The three players were found guilty of various offences of corrupt behavior relating to the Lords Test between England and Pakistan in August 2010
Further, Mohammad Amir will be eligible to return to cricket at international level at the same time, following permission being granted to him to return to play domestic cricket in Pakistan earlier this year.
The three players were found guilty of various offences of corrupt behavior relating to the Lords Test between England and Pakistan in August 2010 by the independent Anti-Corruption Tribunal on 5 February 2011, with their sanctions backdated to commence on 2 September 2010 (the date on which they were initially charged and provisionally suspended).
The Tribunal, headed by Mr Michael Beloff, QC, following a six-day hearing in Qatar had imposed a sanction of five years on Amir, seven years on Asif (of which the final two years were suspended on specified conditions) and 10 years on Butt (of which the final five years were suspended on specified conditions).
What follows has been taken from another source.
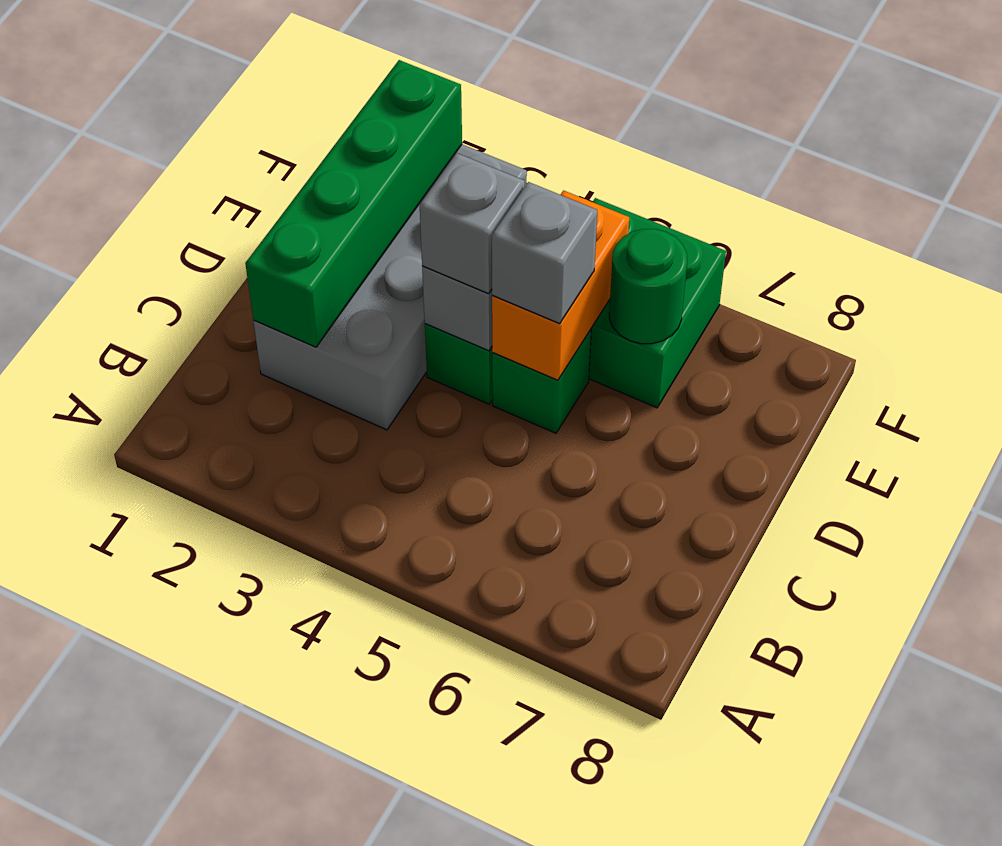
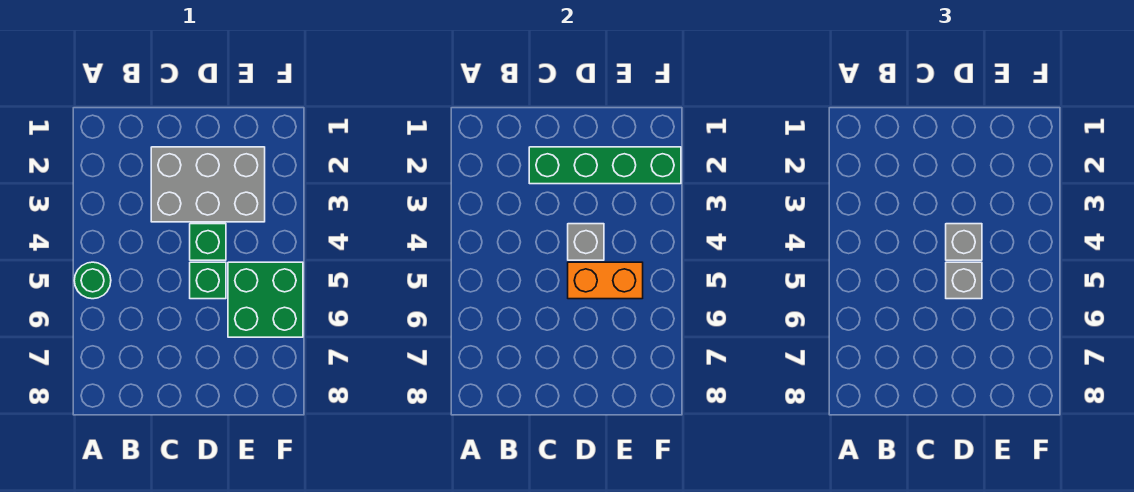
grey 2x4 brick [253,144,527,430] -> grey 2x3 brick [151,147,265,222]
green 1x1 round brick [609,229,687,344] -> green 1x1 round brick moved to [74,262,111,299]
As with all players and other participants in cricket, all three players remain bound to comply with the ICC Anti-Corruption Code and the anti-corruption rules of all National Cricket Federations. Consequently, if they should commit any further act of corrupt conduct they are liable to (i) further separate disciplinary proceedings for breaches of the relevant Code or rules and (ii) in the case of Asif and Butt and where such breach occurs during the suspended part of their original period of ineligibility, the activation of that suspended period of ineligibility.
The ICC will not make any further comment on this matter.